Diversification Opportunities for COSCO SHIPPING and Orient Overseas
-0.04 | Correlation Coefficient |
Good diversification
The 3 months correlation between COSCO and Orient is -0.04. Overlapping area represents the amount of risk that can be diversified away by holding COSCO SHIPPING Development and Orient Overseas Limited in the same portfolio, assuming nothing else is changed. The correlation between historical prices or returns on Orient Overseas and COSCO SHIPPING is a relative statistical measure of the degree to which these equity instruments tend to move together. The correlation coefficient measures the extent to which returns on COSCO SHIPPING Development are associated (or correlated) with Orient Overseas. Values of the correlation coefficient range from -1 to +1, where. The correlation of zero (0) is possible when the price movement of Orient Overseas has no effect on the direction of COSCO SHIPPING i.e., COSCO SHIPPING and Orient Overseas go up and down completely randomly.
Pair Corralation between COSCO SHIPPING and Orient Overseas
Assuming the 90 days horizon COSCO SHIPPING Development is expected to under-perform the Orient Overseas. In addition to that, COSCO SHIPPING is 2.23 times more volatile than Orient Overseas Limited. It trades about -0.2 of its total potential returns per unit of risk. Orient Overseas Limited is currently generating about -0.03 per unit of volatility. If you would invest 1,337 in Orient Overseas Limited on September 4, 2024 and sell it today you would lose (40.00) from holding Orient Overseas Limited or give up 2.99% of portfolio value over 90 days.
Time Period | 3 Months [change] |
Direction | Moves Against |
Strength | Insignificant |
Accuracy | 37.5% |
Values | Daily Returns |
COSCO SHIPPING Development vs.
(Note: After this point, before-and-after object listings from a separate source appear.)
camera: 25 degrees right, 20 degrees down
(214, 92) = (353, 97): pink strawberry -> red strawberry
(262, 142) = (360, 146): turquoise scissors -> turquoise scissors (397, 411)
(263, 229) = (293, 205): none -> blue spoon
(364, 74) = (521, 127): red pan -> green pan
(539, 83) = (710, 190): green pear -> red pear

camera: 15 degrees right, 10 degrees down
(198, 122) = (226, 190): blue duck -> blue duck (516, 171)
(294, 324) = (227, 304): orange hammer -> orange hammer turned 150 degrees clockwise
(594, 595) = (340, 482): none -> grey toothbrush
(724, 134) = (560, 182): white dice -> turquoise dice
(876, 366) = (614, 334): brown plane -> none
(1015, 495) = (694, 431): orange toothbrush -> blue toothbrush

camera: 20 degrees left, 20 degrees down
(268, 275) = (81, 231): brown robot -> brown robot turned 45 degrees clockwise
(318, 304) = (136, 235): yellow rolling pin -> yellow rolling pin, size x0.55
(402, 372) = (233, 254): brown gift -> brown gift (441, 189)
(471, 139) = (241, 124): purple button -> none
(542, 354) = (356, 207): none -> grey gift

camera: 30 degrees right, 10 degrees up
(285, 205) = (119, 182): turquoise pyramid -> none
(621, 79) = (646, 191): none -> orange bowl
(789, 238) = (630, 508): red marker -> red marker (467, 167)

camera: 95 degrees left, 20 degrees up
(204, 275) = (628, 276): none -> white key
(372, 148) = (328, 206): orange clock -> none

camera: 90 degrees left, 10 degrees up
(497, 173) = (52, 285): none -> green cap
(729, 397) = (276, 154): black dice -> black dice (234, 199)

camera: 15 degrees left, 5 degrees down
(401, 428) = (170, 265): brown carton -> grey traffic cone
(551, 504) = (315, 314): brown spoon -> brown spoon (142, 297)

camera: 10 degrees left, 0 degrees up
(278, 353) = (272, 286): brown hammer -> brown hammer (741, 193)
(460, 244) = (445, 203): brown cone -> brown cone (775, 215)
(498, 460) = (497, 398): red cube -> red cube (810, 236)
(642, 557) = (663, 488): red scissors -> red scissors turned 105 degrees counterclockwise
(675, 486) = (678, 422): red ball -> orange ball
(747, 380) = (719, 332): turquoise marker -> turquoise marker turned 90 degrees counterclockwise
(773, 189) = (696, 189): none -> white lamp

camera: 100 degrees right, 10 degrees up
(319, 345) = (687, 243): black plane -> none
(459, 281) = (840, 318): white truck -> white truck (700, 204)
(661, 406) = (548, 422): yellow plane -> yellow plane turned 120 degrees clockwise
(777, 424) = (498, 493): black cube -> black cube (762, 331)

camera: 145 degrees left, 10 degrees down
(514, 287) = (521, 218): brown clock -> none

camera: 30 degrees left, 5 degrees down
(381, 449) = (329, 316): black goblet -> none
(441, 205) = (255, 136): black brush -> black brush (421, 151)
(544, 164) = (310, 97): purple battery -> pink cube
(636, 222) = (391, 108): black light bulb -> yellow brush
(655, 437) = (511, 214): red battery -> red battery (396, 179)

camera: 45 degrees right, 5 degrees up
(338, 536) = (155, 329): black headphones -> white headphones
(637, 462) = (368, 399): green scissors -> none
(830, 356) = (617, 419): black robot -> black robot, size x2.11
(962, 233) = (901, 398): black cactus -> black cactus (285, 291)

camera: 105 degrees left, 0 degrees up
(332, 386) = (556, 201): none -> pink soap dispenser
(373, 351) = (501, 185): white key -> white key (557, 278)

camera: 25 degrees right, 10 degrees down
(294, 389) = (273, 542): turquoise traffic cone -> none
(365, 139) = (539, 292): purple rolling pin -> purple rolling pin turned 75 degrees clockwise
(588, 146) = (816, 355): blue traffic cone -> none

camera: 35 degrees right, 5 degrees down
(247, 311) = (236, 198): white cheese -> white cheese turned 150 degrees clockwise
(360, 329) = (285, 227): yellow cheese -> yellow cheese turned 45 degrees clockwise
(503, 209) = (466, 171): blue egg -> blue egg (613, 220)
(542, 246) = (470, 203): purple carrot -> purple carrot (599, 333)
Orient Overseas Limited
Performance |
Timeline |
COSCO SHIPPING Devel |
Risk-Adjusted Performance
0 of 100
Weak | Strong |
Very Weak
Orient Overseas |
COSCO SHIPPING and Orient Overseas Volatility Contrast
Predicted Return Density |
Returns |
Pair Trading with COSCO SHIPPING and Orient Overseas
The main advantage of trading using opposite COSCO SHIPPING and Orient Overseas positions is that it hedges away some unsystematic risk. Because of two separate transactions, even if COSCO SHIPPING position performs unexpectedly, Orient Overseas can make up some of the losses. Pair trading also minimizes risk from directional movements in the market. For example, if an entire industry or sector drops because of unexpected headlines, the short position in Orient Overseas will offset losses from the drop in Orient Overseas' long position.COSCO SHIPPING vs. SITC International Holdings | COSCO SHIPPING vs. Orient Overseas Limited | COSCO SHIPPING vs. COSCO SHIPPING Holdings | COSCO SHIPPING vs. Pacific Basin Shipping |
Orient Overseas vs. SITC International Holdings | Orient Overseas vs. COSCO SHIPPING Holdings | Orient Overseas vs. Pacific Basin Shipping | Orient Overseas vs. Mitsui OSK Lines |
Check out your portfolio center.Note that this page's information should be used as a complementary analysis to find the right mix of equity instruments to add to your existing portfolios or create a brand new portfolio. You can also try the Piotroski F Score module to get Piotroski F Score based on the binary analysis strategy of nine different fundamentals.